Eric Jang explains how to build AlphaGo from scratch, breaking down the core concepts of Monte Carlo Tree Search (MCTS), policy and value networks, and self-play reinforcement learning. He also discusses the profound implications of how a small neural network can amortize an intractable search problem, and shares insights into using LLMs for automated research.
Summarized by Podsumo
AlphaGo's core breakthrough was using neural networks to make the search problem tractable by providing a value network (estimating win probability) and a policy network (suggesting good moves).
MCTS uses a four-step iterative process (selection, expansion, evaluation, backup) to build a sparse tree, guided by the neural network's predictions to focus on promising moves.
The training algorithm distills the search process: the policy network is trained to imitate the improved MCTS distribution, creating a virtuous cycle where the model gets stronger.
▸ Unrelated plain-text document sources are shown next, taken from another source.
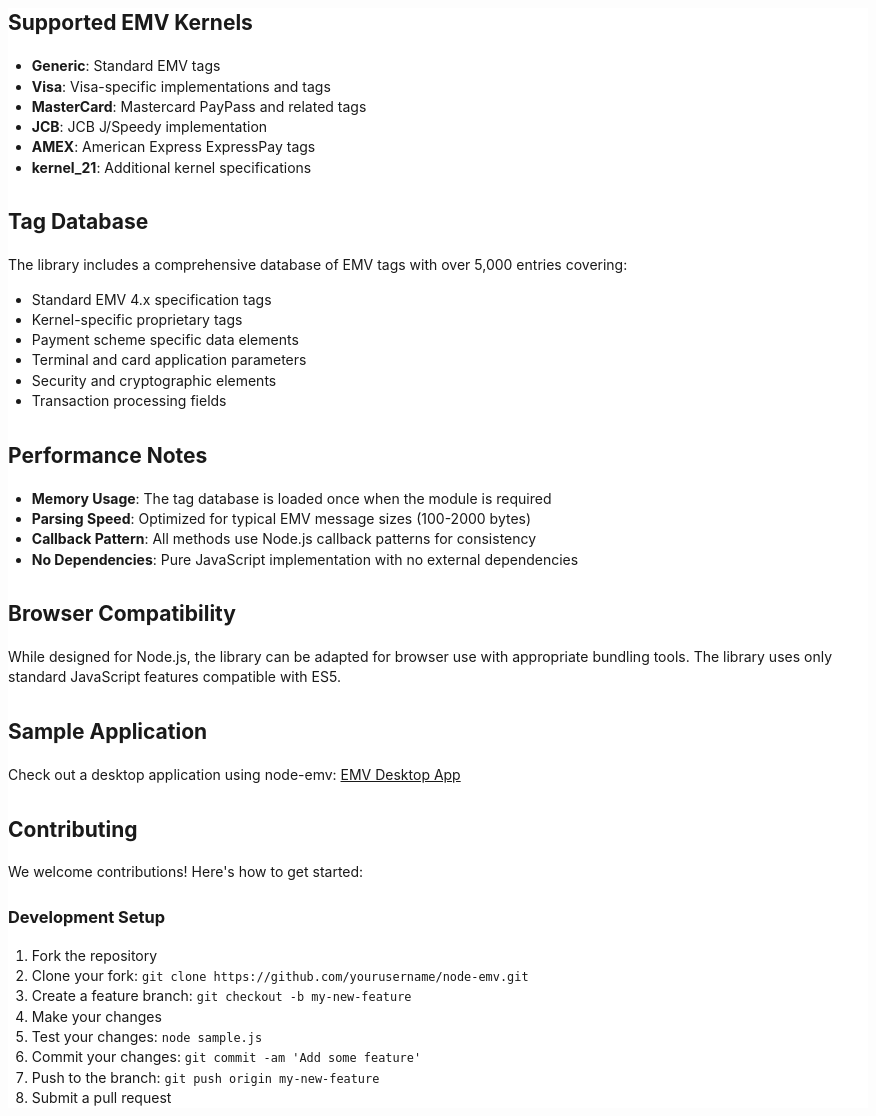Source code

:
 ```javascript
```

## Supported EMV Kernels

- **Generic**: Standard EMV tags
- **Visa**: Visa-specific implementations and tags  
- **MasterCard**: Mastercard PayPass and related tags
- **JCB**: JCB J/Speedy implementation
- **AMEX**: American Express ExpressPay tags
- **kernel_21**: Additional kernel specifications

## Tag Database

The library includes a comprehensive database of EMV tags with over 5,000 entries covering:

- Standard EMV 4.x specification tags
- Kernel-specific proprietary tags  
- Payment scheme specific data elements
- Terminal and card application parameters
- Security and cryptographic elements
- Transaction processing fields

## Performance Notes

- **Memory Usage**: The tag database is loaded once when the module is required
- **Parsing Speed**: Optimized for typical EMV message sizes (100-2000 bytes)
- **Callback Pattern**: All methods use Node.js callback patterns for consistency
- **No Dependencies**: Pure JavaScript implementation with no external dependencies

## Browser Compatibility

While designed for Node.js, the library can be adapted for browser use with appropriate bundling tools. The library uses only standard JavaScript features compatible with ES5.

## Sample Application

Check out a desktop application using node-emv: [EMV Desktop App](https://github.com/mhdnamvar/emv-desktop-app)

## Contributing

We welcome contributions! Here's how to get started:

### Development Setup

1. Fork the repository
2. Clone your fork: `git clone https://github.com/yourusername/node-emv.git`
3. Create a feature branch: `git checkout -b my-new-feature`
4. Make your changes
5. Test your changes: `node sample.js`
6. Commit your changes: `git commit -am 'Add some feature'`
7. Push to the branch: `git push origin my-new-feature`
8. Submit a pull request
Jang achieved a 40x reduction in compute to train a strong Go bot compared to earlier efforts, demonstrating the 'bitter lesson' of scaling and algorithmic progress.
He compares the sample efficiency of AlphaGo's approach with modern LLM RL, highlighting the challenges of long-horizon credit assignment in the latter.
"A 10 layer neural network, able to amortize and approximate a nearly intractable search problem to very high fidelity... makes me wonder if our understanding of problems like P equals NP are incomplete."
— Eric Jang
"The problem with Go and Chess is that the other player is always trying to do some shit. Things can drift off and you always want to be able to correct back to your winning condition."
— Eric Jang
"In AlphaGo, you never have to initialize at a 0% success rate and solve the exploration problem... it's just supervised learning on improved labels."
— Eric Jang